ASSIGNMENT :: Please output the lines from the one with "Fig 10. The" through the end of the data exactly as written, omitting all pictures.

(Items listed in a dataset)
⟨

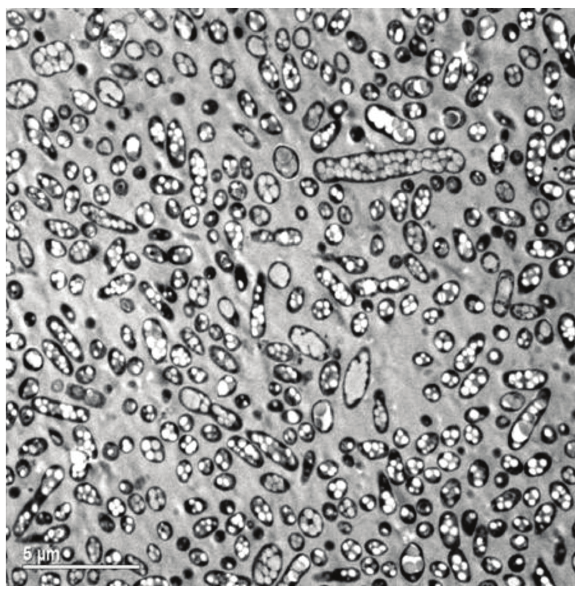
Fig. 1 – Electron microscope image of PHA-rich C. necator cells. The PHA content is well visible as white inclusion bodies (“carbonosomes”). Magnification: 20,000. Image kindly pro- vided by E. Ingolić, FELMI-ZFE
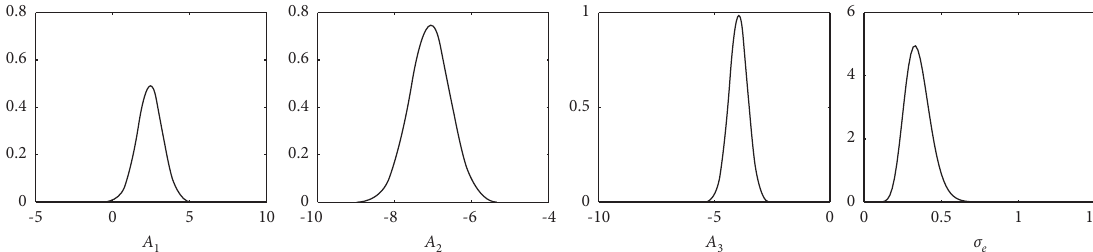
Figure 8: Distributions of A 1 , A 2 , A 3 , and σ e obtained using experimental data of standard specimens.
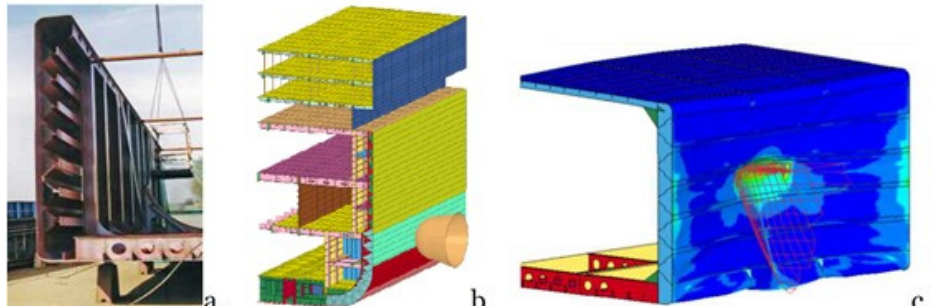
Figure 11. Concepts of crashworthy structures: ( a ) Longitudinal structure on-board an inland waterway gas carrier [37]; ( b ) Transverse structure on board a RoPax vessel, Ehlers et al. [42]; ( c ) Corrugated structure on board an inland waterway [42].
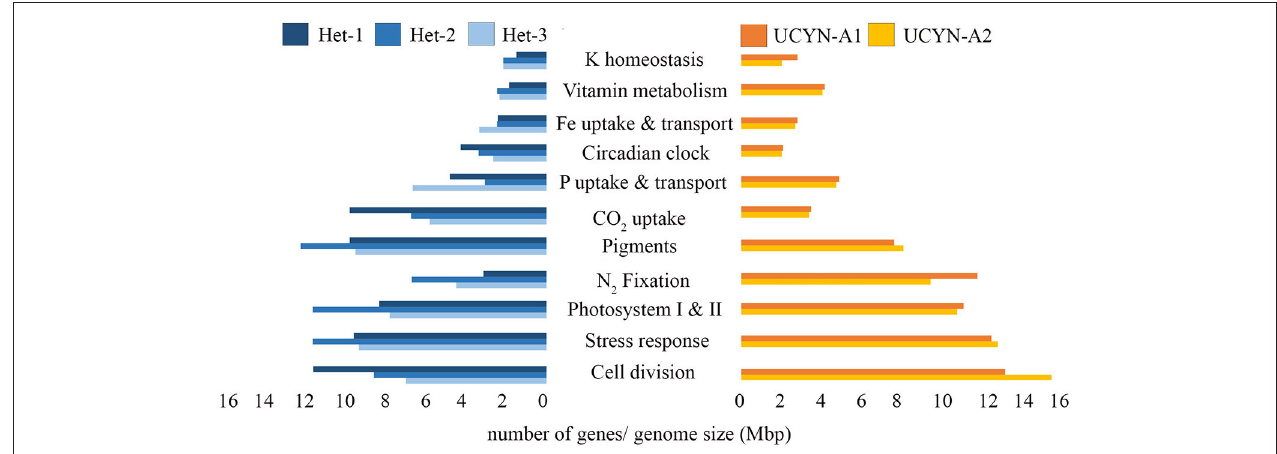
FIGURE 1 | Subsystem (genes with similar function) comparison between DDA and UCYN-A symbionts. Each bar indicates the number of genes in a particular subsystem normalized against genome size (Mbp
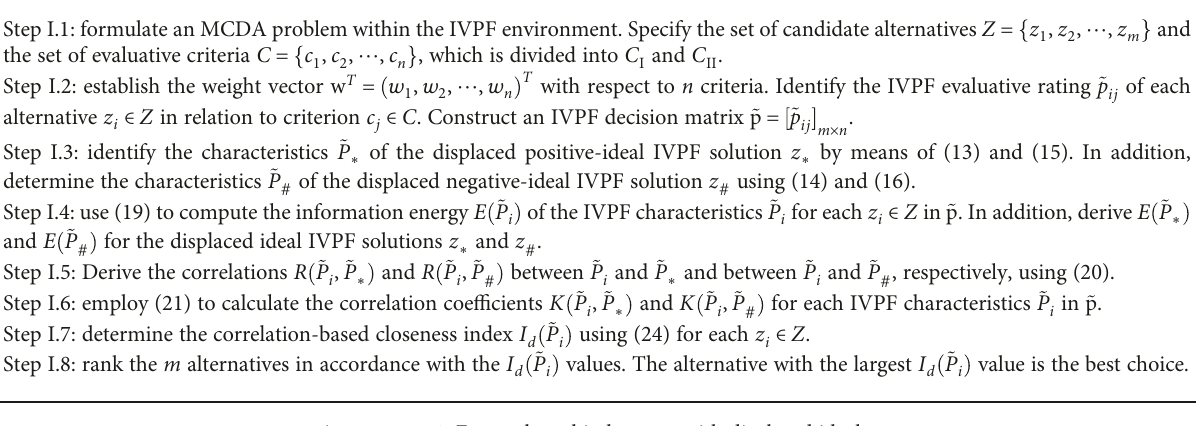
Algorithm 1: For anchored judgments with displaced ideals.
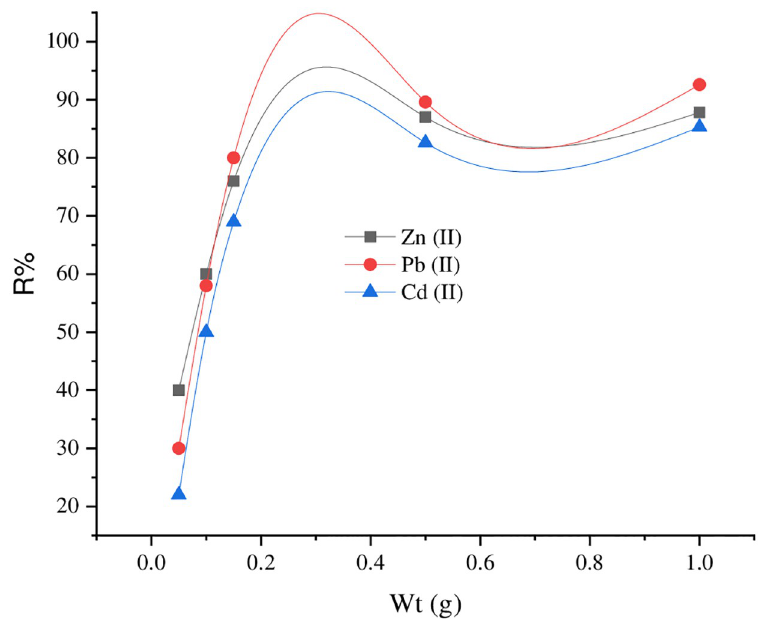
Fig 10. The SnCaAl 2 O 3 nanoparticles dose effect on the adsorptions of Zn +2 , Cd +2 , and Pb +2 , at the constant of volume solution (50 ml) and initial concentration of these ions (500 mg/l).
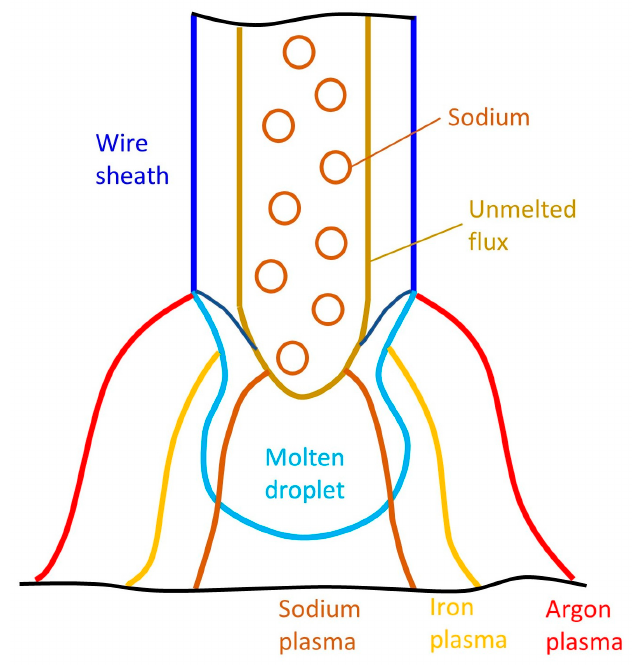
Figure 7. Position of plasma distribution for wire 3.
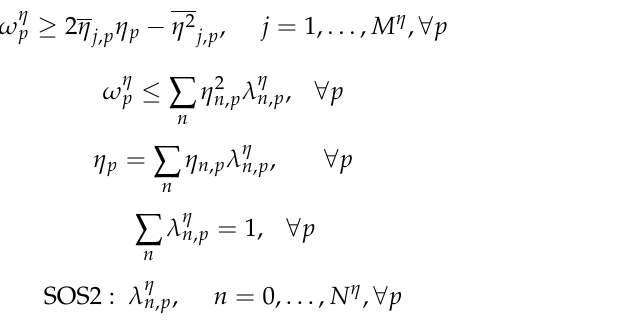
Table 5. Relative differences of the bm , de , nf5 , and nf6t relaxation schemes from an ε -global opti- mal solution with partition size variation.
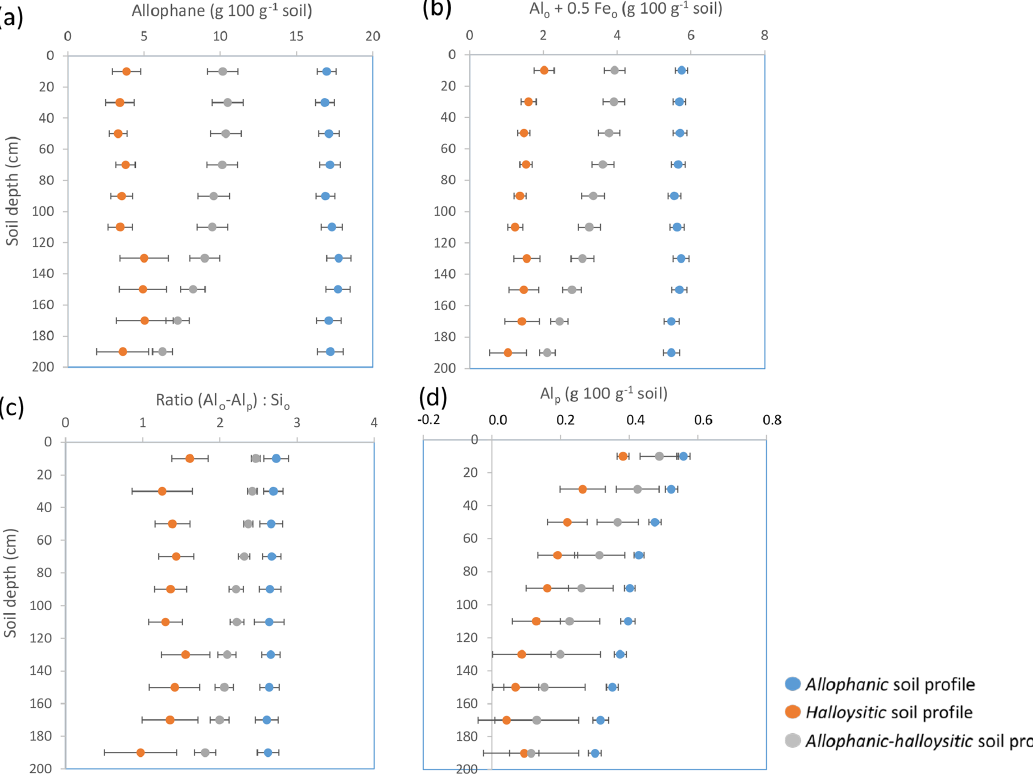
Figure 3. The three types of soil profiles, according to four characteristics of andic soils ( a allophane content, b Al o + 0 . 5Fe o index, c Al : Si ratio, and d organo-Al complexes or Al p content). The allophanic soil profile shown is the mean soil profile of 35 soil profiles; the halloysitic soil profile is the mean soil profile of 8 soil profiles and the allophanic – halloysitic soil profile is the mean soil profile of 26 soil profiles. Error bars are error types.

⟩

RESULT FOR THIS TASK ::
Fig 10. The SnCaAl 2 O 3 nanoparticles dose effect on the adsorptions of Zn +2 , Cd +2 , and Pb +2 , at the constant of volume solution (50 ml) and initial concentration of these ions (500 mg/l).
Figure 7. Position of plasma distribution for wire 3.
Table 5. Relative differences of the bm , de , nf5 , and nf6t relaxation schemes from an ε -global opti- mal solution with partition size variation.
Figure 3. The three types of soil profiles, according to four characteristics of andic soils ( a allophane content, b Al o + 0 . 5Fe o index, c Al : Si ratio, and d organo-Al complexes or Al p content). The allophanic soil profile shown is the mean soil profile of 35 soil profiles; the halloysitic soil profile is the mean soil profile of 8 soil profiles and the allophanic – halloysitic soil profile is the mean soil profile of 26 soil profiles. Error bars are error types.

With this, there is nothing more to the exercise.